摘要: 日冕物质抛射(CMEs)作为极具破坏性的空间天气现象，其传播时间精准预报对保障航天器安全、卫星导航及电力网络稳定至关重要。针对现有研究未充分融合LASCO观测图像与文本物理参数的空白，本文提出一套完整的数据融合方案与预报模型。首先通过时间戳匹配，实现255个日冕物质抛射事件的时序图像与19维文本物理特征(含运动学、源区磁场、背景太阳风参数)合并；随后基于迁移学习的ResNet50模型提取图像深度特征，经降维得到5维图像特征，与文本特征拼接形成24维融合数据集。在此基础上，本文构建了XGBoost、随机森林模型，并进一步沿用二者的堆叠集成学习模型。结果显示，堆叠集成学习模型表现最优，在测试集上的平均绝对误差低至7.8048小时，R²达0.7613，显著优于两种单一模型，充分验证了数据融合的有效性与集成学习的互补优势。此外，本文还将该学习模型与经典的DBM模型进行对比分析，发现模型学习趋势与实际物理规律契合，从而检验了模型的有效性。

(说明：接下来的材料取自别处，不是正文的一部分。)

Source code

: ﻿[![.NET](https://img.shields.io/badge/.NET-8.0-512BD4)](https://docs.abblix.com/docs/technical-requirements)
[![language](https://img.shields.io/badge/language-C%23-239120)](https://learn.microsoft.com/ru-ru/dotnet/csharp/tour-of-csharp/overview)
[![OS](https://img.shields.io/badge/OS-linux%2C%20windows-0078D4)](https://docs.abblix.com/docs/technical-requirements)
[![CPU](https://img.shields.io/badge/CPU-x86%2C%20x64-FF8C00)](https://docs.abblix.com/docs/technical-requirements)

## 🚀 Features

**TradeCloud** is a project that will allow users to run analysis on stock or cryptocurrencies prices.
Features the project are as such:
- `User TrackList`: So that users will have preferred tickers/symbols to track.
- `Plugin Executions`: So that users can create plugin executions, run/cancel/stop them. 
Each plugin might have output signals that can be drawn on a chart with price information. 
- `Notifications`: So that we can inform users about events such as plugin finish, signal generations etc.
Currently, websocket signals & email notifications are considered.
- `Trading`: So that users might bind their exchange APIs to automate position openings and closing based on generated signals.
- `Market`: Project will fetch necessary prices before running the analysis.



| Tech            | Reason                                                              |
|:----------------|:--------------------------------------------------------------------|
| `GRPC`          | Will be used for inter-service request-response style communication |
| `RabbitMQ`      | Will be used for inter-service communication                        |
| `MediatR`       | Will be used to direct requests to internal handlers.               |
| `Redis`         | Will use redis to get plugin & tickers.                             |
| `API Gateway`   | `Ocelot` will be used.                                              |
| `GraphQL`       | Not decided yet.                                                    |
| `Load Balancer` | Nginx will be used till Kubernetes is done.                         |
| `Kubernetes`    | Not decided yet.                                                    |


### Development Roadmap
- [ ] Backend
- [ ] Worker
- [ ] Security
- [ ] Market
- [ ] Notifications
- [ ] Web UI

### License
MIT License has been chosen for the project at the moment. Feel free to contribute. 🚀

Abstract: Coronal Mass Ejections (CMEs), as highly destructive space weather phenomena, require precise forecasting of their propagation time to ensure the safety of spacecraft, satellite navigation, and the stability of power networks. Addressing the gap in existing research where LASCO observational images and textual physical parameters have not been fully integrated, this paper proposes a comprehensive data fusion scheme and forecasting model. Initially, through timestamp matching, we merge the time-series images of 255 CME events with 19-dimensional textual physical features, encompassing kinematics, source region magnetic field, and background solar wind parameters. Subsequently, we employ a transfer-learning-based ResNet 50 model to extract image deep features, which are then reduced to 5-dimensional image features. These features are concatenated with the textual features to form a 24-dimensional fused dataset. Based on this, this paper constructs XGBoost and Random Forest models, and further employs their stacked ensemble learning model. The results show that the stacked ensemble learning model performs optimally, with an average absolute error as low as 7.8048 hours on the test set and an R² of 0.7613, significantly outperforming the two individual models. This fully validates the effectiveness of data fusion and the complementary advantages of ensemble learning. Furthermore, this paper compares and analyzes this learning model with the classic DBM model, finding that the model learning trend aligns with actual physical laws, thus verifying the model’s effectiveness.